Pick out every row that contains the word "Join" and copy each such row in full. Capitalization must match exactly.

§ Study material:
◇ ◇ ◇ ◇

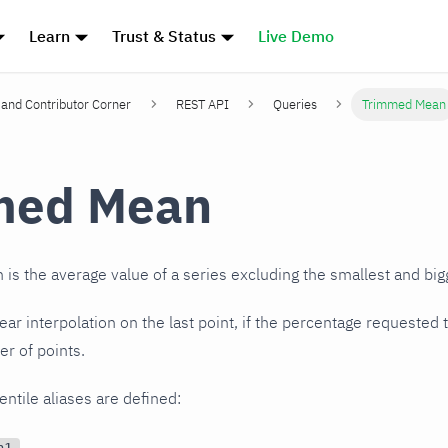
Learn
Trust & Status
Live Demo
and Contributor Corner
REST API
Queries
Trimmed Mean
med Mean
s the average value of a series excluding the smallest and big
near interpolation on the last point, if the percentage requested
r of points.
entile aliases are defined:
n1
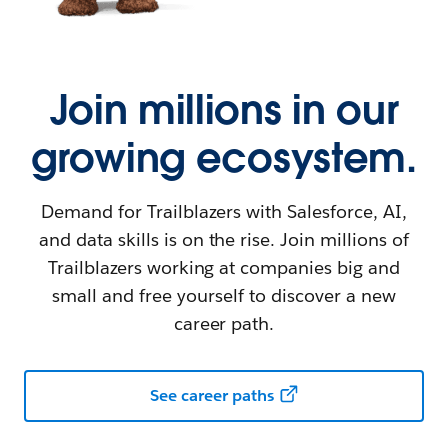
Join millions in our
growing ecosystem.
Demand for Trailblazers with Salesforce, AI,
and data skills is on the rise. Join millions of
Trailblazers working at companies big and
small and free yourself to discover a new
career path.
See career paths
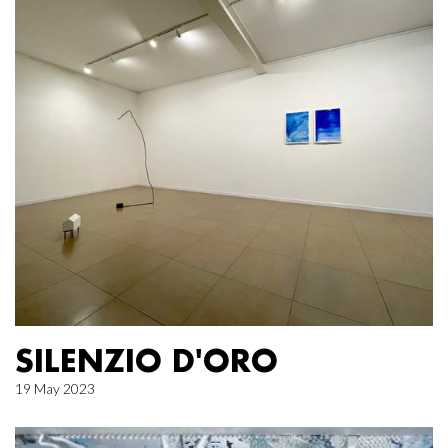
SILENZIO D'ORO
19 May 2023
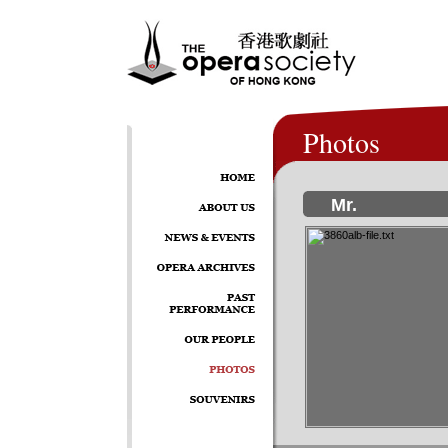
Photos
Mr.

◇ ◇ ◇ ◇

§ Response area:
Join millions in our
and data skills is on the rise. Join millions of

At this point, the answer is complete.